(Beginning of Document segment)
Monitor cache performance:

- Service worker cache hits vs network requests
- Cache storage usage
- Cache eviction events

## Maintenance

### Adding New External Resources

1. Add URL to `EXTERNAL_RESOURCES_TO_CACHE` in `v2/js/service-worker.js`
2. Add pattern to `EXTERNAL_PATTERNS` if needed
3. Update service worker version to invalidate old cache
4. Test cache behavior

### Updating Service Worker

1. Modify `v2/js/service-worker.js`
2. Update `CACHE_NAME` version (e.g., `v1` → `v2`)
3. Service worker will auto-update on next page load
4. Old cache will be cleaned up automatically

### Troubleshooting

**Service worker not registering**:

- Check HTTPS is enabled
- Verify file path is correct
- Check browser console for errors

**Resources not caching**:

- Verify URL matches pattern in service worker
- Check CORS headers
- Verify service worker is active

**Cache not updating**:

- Clear browser cache
- Unregister service worker in DevTools
- Hard refresh page (Ctrl+Shift+R)
(End of Document segment)
### Activities
a. In the service worker caching notes, what keyboard shortcut is given for a hard refresh?
b. In the service worker caching notes, substitute "developer tools" for "DevTools" and write out the passage that begins at the words "- Verify URL" and stops after "refresh page (Ctrl+Shift+R)".
c. Carry the service worker caching notes on past their last line.
(Beginning of Dataset extract)
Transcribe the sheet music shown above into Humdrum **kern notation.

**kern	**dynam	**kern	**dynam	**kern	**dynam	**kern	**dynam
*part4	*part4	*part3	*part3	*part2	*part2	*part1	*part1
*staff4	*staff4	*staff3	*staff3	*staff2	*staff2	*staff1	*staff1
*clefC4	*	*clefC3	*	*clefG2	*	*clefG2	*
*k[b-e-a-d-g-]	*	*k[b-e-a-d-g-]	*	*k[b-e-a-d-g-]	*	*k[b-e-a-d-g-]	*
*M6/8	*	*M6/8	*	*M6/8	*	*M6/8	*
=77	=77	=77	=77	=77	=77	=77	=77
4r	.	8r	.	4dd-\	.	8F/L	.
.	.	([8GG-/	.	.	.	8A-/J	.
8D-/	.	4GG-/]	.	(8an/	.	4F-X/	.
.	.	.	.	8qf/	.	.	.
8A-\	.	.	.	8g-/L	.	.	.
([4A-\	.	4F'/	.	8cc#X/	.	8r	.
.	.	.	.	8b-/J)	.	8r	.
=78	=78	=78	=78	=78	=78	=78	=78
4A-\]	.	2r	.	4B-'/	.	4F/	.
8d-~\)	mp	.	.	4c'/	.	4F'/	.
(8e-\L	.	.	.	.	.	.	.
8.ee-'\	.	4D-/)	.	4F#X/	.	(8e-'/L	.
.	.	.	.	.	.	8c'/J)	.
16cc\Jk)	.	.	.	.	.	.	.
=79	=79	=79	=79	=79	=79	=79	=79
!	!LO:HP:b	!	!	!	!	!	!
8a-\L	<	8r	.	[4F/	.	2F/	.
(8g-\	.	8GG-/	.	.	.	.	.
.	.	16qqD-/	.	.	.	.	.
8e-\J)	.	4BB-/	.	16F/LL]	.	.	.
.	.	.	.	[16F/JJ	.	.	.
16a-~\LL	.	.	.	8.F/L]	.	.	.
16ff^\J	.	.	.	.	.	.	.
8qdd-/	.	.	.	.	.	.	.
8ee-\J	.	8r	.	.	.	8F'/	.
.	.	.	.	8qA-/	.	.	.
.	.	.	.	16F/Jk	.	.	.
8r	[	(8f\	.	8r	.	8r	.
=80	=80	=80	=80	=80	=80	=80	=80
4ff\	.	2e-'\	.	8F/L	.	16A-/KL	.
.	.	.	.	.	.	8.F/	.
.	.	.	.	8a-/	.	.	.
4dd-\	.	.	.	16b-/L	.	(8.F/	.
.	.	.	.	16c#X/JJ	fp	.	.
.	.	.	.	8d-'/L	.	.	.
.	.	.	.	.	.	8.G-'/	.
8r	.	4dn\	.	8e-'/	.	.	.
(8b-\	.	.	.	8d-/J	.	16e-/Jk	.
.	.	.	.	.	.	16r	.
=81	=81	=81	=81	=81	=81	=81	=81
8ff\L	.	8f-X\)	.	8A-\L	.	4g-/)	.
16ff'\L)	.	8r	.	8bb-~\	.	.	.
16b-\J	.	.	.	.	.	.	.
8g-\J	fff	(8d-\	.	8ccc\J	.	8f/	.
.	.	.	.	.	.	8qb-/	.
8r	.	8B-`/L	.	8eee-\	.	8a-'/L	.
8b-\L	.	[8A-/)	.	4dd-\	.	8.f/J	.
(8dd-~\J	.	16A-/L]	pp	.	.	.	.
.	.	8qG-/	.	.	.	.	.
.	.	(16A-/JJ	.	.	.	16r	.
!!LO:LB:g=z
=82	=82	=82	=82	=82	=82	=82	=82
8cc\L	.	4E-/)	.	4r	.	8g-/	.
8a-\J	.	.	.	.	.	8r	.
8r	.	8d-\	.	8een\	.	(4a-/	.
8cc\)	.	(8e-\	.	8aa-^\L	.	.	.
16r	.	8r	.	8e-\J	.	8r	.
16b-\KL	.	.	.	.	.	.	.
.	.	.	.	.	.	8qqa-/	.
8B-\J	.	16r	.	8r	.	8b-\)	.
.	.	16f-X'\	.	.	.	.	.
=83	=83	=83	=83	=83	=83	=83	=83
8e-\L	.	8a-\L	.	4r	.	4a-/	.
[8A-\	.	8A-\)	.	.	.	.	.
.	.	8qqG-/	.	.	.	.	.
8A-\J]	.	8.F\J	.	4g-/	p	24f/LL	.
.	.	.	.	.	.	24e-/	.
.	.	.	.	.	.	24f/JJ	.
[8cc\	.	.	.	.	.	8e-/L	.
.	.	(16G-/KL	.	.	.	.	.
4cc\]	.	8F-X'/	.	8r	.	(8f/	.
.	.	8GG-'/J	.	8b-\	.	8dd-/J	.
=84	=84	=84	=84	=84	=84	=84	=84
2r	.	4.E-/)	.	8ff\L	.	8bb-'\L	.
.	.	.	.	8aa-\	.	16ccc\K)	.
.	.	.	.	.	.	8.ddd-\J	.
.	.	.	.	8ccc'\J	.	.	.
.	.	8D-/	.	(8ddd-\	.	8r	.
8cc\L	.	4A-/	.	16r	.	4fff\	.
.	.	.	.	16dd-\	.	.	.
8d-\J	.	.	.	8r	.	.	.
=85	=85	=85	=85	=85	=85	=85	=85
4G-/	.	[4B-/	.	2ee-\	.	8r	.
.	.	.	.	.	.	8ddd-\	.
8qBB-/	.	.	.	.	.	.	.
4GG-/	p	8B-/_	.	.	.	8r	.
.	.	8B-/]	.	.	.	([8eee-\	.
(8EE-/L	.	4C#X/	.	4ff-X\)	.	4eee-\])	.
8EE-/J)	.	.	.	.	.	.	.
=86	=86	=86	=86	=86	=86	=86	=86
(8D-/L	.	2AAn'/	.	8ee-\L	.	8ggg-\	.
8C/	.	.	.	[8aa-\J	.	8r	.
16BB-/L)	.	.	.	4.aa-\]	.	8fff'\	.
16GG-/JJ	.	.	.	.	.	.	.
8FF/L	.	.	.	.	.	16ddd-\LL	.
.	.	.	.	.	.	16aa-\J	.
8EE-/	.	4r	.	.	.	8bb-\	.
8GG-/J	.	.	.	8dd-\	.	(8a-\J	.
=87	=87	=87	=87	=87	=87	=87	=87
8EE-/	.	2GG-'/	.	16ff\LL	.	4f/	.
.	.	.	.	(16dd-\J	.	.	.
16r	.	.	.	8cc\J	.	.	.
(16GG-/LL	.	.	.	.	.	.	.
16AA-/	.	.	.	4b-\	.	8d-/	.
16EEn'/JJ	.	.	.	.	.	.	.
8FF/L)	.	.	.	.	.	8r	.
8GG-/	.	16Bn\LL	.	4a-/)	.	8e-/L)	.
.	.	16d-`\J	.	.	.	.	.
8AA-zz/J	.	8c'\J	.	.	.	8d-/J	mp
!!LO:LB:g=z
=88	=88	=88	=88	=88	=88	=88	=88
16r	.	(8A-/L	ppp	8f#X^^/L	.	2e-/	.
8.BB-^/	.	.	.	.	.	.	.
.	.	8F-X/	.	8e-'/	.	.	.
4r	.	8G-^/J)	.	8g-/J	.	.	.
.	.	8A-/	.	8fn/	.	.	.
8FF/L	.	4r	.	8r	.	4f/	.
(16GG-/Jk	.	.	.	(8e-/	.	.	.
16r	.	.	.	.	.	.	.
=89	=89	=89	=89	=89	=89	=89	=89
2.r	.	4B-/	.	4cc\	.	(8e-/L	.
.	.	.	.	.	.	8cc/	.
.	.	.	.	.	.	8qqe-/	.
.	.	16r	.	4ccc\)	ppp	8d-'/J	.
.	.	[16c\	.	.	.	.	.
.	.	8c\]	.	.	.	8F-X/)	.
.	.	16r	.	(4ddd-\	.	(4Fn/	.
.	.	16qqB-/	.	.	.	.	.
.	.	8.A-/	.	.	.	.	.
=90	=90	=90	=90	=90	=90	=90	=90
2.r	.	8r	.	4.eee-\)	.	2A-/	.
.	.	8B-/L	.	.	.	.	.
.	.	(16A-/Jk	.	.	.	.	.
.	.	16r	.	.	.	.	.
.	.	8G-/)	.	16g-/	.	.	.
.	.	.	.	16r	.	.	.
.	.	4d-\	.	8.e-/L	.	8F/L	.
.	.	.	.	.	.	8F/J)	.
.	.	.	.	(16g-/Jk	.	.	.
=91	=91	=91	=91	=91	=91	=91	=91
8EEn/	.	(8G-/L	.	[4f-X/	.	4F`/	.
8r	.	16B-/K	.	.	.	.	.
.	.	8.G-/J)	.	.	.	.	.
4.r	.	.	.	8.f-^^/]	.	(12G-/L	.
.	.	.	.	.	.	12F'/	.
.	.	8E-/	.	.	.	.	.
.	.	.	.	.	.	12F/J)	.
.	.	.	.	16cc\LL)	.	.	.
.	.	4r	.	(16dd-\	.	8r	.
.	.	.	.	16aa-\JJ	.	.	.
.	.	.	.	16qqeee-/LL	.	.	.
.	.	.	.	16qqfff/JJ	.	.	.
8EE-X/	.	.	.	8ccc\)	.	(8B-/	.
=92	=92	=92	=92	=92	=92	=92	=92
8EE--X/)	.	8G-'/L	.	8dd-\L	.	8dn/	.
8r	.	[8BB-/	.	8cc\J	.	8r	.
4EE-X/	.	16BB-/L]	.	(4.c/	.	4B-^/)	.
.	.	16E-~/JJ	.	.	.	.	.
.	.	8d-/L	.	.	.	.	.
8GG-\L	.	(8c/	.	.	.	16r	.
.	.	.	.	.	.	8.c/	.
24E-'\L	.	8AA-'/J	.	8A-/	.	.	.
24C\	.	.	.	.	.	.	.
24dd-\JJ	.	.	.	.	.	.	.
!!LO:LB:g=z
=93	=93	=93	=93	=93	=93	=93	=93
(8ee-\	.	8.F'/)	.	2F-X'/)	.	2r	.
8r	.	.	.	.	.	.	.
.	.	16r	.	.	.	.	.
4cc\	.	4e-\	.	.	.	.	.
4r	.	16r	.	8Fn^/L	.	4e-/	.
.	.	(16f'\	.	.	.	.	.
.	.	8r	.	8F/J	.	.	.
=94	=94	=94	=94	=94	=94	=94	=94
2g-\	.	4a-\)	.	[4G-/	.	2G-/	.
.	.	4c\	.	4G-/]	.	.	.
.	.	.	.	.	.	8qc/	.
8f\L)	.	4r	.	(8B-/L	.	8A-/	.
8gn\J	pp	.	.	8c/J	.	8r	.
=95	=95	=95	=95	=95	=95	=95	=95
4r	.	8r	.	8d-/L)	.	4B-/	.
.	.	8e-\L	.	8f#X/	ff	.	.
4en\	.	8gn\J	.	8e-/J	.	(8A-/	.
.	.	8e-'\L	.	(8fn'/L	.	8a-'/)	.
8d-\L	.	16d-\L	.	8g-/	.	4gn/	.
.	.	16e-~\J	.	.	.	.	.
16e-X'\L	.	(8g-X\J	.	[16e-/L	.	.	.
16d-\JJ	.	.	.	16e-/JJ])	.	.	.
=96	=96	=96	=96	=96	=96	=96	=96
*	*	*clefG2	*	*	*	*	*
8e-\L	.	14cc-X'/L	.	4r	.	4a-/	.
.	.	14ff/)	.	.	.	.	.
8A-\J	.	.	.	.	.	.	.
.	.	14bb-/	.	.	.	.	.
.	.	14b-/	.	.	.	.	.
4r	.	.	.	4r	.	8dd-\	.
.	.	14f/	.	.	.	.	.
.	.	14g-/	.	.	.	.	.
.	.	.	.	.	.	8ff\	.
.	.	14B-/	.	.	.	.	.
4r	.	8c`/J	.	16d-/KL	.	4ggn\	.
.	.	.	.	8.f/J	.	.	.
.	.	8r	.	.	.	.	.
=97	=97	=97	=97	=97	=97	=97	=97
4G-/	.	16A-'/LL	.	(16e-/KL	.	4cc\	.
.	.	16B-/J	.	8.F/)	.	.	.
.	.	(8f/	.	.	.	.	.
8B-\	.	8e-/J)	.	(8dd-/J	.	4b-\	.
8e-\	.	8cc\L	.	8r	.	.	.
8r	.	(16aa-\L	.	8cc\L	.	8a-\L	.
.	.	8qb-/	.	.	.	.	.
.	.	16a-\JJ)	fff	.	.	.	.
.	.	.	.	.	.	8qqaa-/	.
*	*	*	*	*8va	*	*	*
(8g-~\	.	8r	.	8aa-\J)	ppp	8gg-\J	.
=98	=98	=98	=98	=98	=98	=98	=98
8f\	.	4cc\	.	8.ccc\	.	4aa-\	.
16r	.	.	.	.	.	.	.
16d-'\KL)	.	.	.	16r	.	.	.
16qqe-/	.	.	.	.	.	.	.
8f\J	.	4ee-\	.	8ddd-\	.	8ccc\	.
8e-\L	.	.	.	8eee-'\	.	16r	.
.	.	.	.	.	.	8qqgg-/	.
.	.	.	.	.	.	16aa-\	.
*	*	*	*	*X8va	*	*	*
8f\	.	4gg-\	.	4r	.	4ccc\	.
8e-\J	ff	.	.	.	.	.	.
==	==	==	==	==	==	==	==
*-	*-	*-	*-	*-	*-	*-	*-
(End of Dataset extract)
### Results
a. Ctrl+Shift+R

b.
- Verify URL matches pattern in service worker
- Check CORS headers
- Verify service worker is active

**Cache not updating**:

- Clear browser cache
- Unregister service worker in developer tools
- Hard refresh page (Ctrl+Shift+R)

c.
## Best Practices

1. **Version Assets**: Use query strings (`?v=timestamp`) for cache busting
   - Pattern: `?v=<?php echo filemtime(__DIR__ . '/path/to/file.css'); ?>`
   - Always use `file_exists()` check with fallback to `time()`
   - Critical files: `/dist/output.min.css`, `/src/critical.css` must be versioned
2. **Validate Before Deploy**: Run `python3 v2/scripts/dev-helpers/audit-unversioned-assets.py` to check for unversioned assets
3. **Monitor Cache**: Regularly check cache hit rates
4. **Update Regularly**: Keep service worker cache duration reasonable (7 days)
5. **Test Thoroughly**: Test on multiple browsers and devices
6. **Document Changes**: Update this document when adding new resources

## Cache Busting Implementation

### Why Cache Busting is Critical

Without version parameters, browsers may serve stale cached CSS/JS files even after updates, causing broken styling that requires hard refresh (Cmd+Shift+R).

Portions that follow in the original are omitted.